В трактате «Преодоление самоочевидностей» Шестов апеллирует к ряду скрытых смыслов образа платоновской «пещеры». В текстах Серебряного века имело место ее понимание в качестве мистериального топоса, а соответственно Платона – как посвященного в Элевсинские таинства; при этом «идеи» (скажем, Флоренским) трактовались как облики богов, являвшихся мистам («Смысл идеализма»). Шестов явно подразумевает подобные толкования. Его Достоевский 1920 г., получивший «второе зрение» от многоочитого талмудического «ангела смерти» – не кто иной, как «посвященный» (ведь посвящение – это мистическая смерть с последующим преодолением всего существа человека). «Записки из подполья» – это первый плод нового видения, провозглашение Достоевским «преодоления» им «самоочевидностей» (отказ от 2×2=4, лозунг «свету ли провалиться…» и пр.). Понимание этих «Записок» в качестве истока и центра творчества Достоевского – главный тезис шестовского достоевсковедения.
Но если в 1902 г. «Записки» объявлялись чем-то вроде манифеста философии будущего, то в 1920 г. Шестов обнаруживает в них покаянную интонацию: «Такие же признания вы найдете в книгах и исповедях величайших святых»[1449]. «Записки» – это скрытое покаяние Достоевского, владевшего в силу этого опытом святости: вот как очистил и прославил «безобразнейшего» человека из книги 1902 г. его «брат-близнец» Платон – великий посвященный и «христианин до Христа», чей иконописный лик глядел на русский православный люд с иконостаса кремлевского собора! Такова сила «искусства» сравнительной герменевтики (с ее инструментом «совсем как»), которым мастерски овладел Шестов.Но все же: Платон вырвался из «пещеры» – общего удела людей, он воочию созерцал идеи; но что же увидел своим «вторым зрением» Достоевский?

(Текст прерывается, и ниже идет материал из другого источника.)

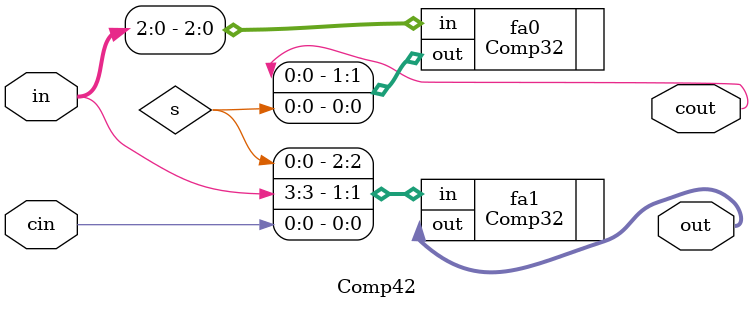
<source format=sv>
module Comp42 (
    input [3:0] in,
    input cin,
    output [1:0] out,
    output cout
);
  wire s;
  Comp32 fa0 (
      .in (in[2:0]),
      .out({cout, s})
  );

  Comp32 fa1 (
      .in ({s, in[3], cin}),
      .out(out)
  );

endmodule

</source>
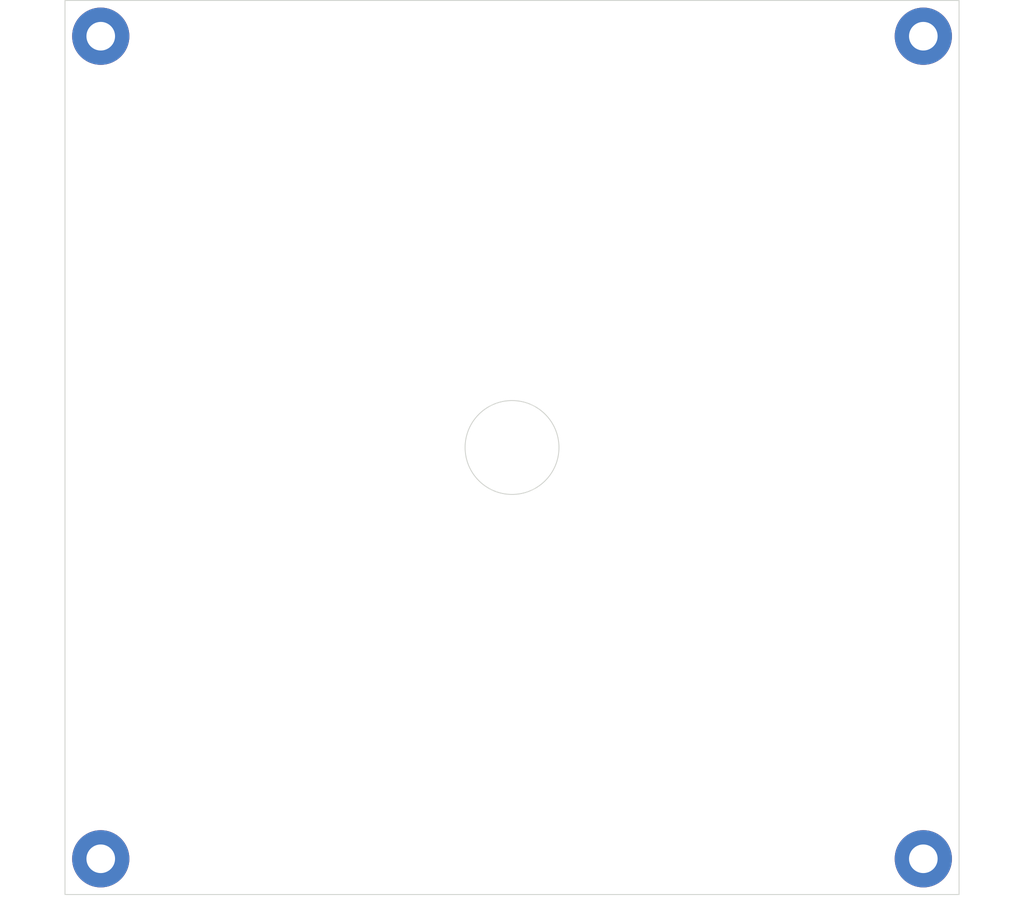
<source format=kicad_pcb>
(kicad_pcb (version 20211014) (generator pcbnew)

  (general
    (thickness 1.6)
  )

  (paper "A4")
  (layers
    (0 "F.Cu" signal)
    (31 "B.Cu" signal)
    (32 "B.Adhes" user "B.Adhesive")
    (33 "F.Adhes" user "F.Adhesive")
    (34 "B.Paste" user)
    (35 "F.Paste" user)
    (36 "B.SilkS" user "B.Silkscreen")
    (37 "F.SilkS" user "F.Silkscreen")
    (38 "B.Mask" user)
    (39 "F.Mask" user)
    (40 "Dwgs.User" user "User.Drawings")
    (41 "Cmts.User" user "User.Comments")
    (42 "Eco1.User" user "User.Eco1")
    (43 "Eco2.User" user "User.Eco2")
    (44 "Edge.Cuts" user)
    (45 "Margin" user)
    (46 "B.CrtYd" user "B.Courtyard")
    (47 "F.CrtYd" user "F.Courtyard")
    (48 "B.Fab" user)
    (49 "F.Fab" user)
    (50 "User.1" user)
    (51 "User.2" user)
    (52 "User.3" user)
    (53 "User.4" user)
    (54 "User.5" user)
    (55 "User.6" user)
    (56 "User.7" user)
    (57 "User.8" user)
    (58 "User.9" user)
  )

  (setup
    (pad_to_mask_clearance 0)
    (pcbplotparams
      (layerselection 0x00010fc_ffffffff)
      (disableapertmacros false)
      (usegerberextensions false)
      (usegerberattributes true)
      (usegerberadvancedattributes true)
      (creategerberjobfile true)
      (svguseinch false)
      (svgprecision 6)
      (excludeedgelayer true)
      (plotframeref false)
      (viasonmask false)
      (mode 1)
      (useauxorigin false)
      (hpglpennumber 1)
      (hpglpenspeed 20)
      (hpglpendiameter 15.000000)
      (dxfpolygonmode true)
      (dxfimperialunits true)
      (dxfusepcbnewfont true)
      (psnegative false)
      (psa4output false)
      (plotreference true)
      (plotvalue true)
      (plotinvisibletext false)
      (sketchpadsonfab false)
      (subtractmaskfromsilk false)
      (outputformat 1)
      (mirror false)
      (drillshape 1)
      (scaleselection 1)
      (outputdirectory "")
    )
  )

  (net 0 "")

  (footprint "MountingHole:MountingHole_3.2mm_M3_Pad" (layer "F.Cu") (at 4 96))

  (footprint "MountingHole:MountingHole_3.2mm_M3_Pad" (layer "F.Cu") (at 4 4))

  (footprint "MountingHole:MountingHole_3.2mm_M3_Pad" (layer "F.Cu") (at 96 96))

  (footprint "MountingHole:MountingHole_3.2mm_M3_Pad" (layer "F.Cu") (at 96 4))

  (gr_rect (start 0 0) (end 100 100) (layer "Edge.Cuts") (width 0.1) (fill none) (tstamp 6ac3ab53-7523-4805-bfd2-5de19dff127e))
  (gr_circle (center 50 50) (end 55.25 50) (layer "Edge.Cuts") (width 0.1) (fill none) (tstamp 93d4d131-a9f1-4257-bd4f-e06ad27b3631))

)

</source>
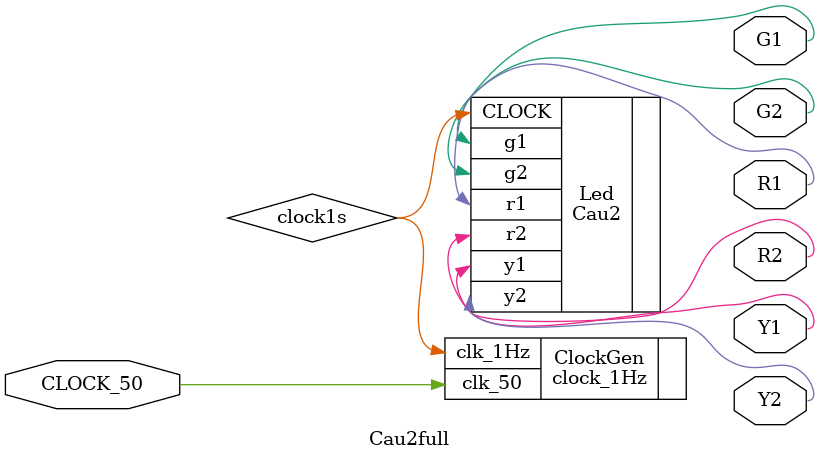
<source format=v>
module Cau2full(
	input CLOCK_50,
	output R1,R2,G1,G2,Y1,Y2
);
	wire clock1s;
clock_1Hz ClockGen(.clk_50(CLOCK_50),.clk_1Hz(clock1s));
Cau2 Led(.CLOCK(clock1s),.r1(R1),.r2(R2),.g1(G1),.g2(G2),.y1(Y1),.y2(Y2));
endmodule

</source>
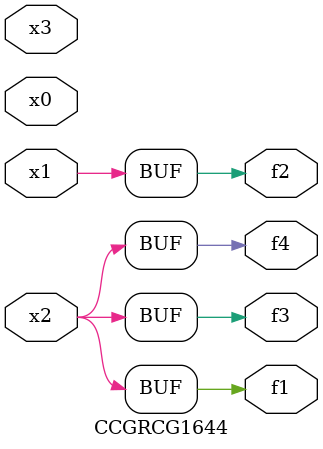
<source format=v>
module CCGRCG1644(
	input x0, x1, x2, x3,
	output f1, f2, f3, f4
);
	assign f1 = x2;
	assign f2 = x1;
	assign f3 = x2;
	assign f4 = x2;
endmodule

</source>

Что было с ним после
«Записок»? Ответ Шестова разочаровывающе прост: «все последующие произведения Достоевского», «его большие романы» суть «только огромные комментарии» к этому ключевому тексту, дальше по новому пути писатель не пошел. «Дерзновения» Достоевского всегда кончаются «покорностями», «самоочевидности» вновь признаются истинными, за «преступлением» следует «наказание», а «бунт» Ивана погашается «лубочным» всемством старца Зосимы и Алеши. И повсюду у Достоевского юрист Шестов находит «очную ставку» между «естественным зрением» и «сверхъестественным видением» [1450], везде колеблются «весы Иова». – Итак, Шестов «достранствовался» по душе Достоевского до чаемой цели – распознал во всех его романах роковые «весы». Это, по Шестову, последняя глубина экзистенции писателя, дальше «странствовать» некуда. В отличие от однозначного образа Достоевского 1902 г. (апофеоз «подполья»), Достоевский в год своего столетнего юбилея для Шестова неоднозначен, двойствен, строй его идей пронизан «резким, режущим диссонансом»[1451]. Где Достоевский «настоящий» – в своих «исступлениях» [1452] или в проповеди «устроения с Богом», в «славянофильском прекраснодушии» «Дневника писателя»[1453]? Шестов остается при этой вопросительной интонации, дальше «весов» идти он не хочет. Ведь именно «весы» — нерв экзистенции его самого, Шестова, раздваивавшегося между трагическим философствованием и торговлей в «проклятой (киевской) лавке»[1454], а впоследствии – борьбой за существование в Париже.Пророки русской реформации
Итак, как мы стараемся обосновать, герменевтическая мысль Шестова вьется – «странствует» между духовными мирами гениев-творцов: в рассмотрение вовлекаются все новые персонажи, в изучаемых лицах появляются дополнительные черты. При появлении в тексте сравнительного местоимения «совсем как» происходит зарождение новых смыслов. Чаще всего за «совсем как» возникает имя Ницше, это важнейший центр шестовской сравнительной герменевтики. Шестов то ли ввел импульс Ницше в культуру Серебряного века – «легализовав» его привязкой к именам великих писателей, то ли опознал наличие в русском духе тенденций антихристианского бунта. – Но особую значимость наряду с парами «Достоевский и Ницше» и «Толстой и Ницше» получила в герменевтике Шестова пара «Достоевский и Лютер».
В одной из самых интересных шестовских книг – «Sola fide – Только верою» – «братом-близнецом» Лютера объявлен прежде всего Толстой: выше мы уже процитировали признание Шестова – чтобы понять Лютера в его экзистенции, он перечитывал сочинения Толстого.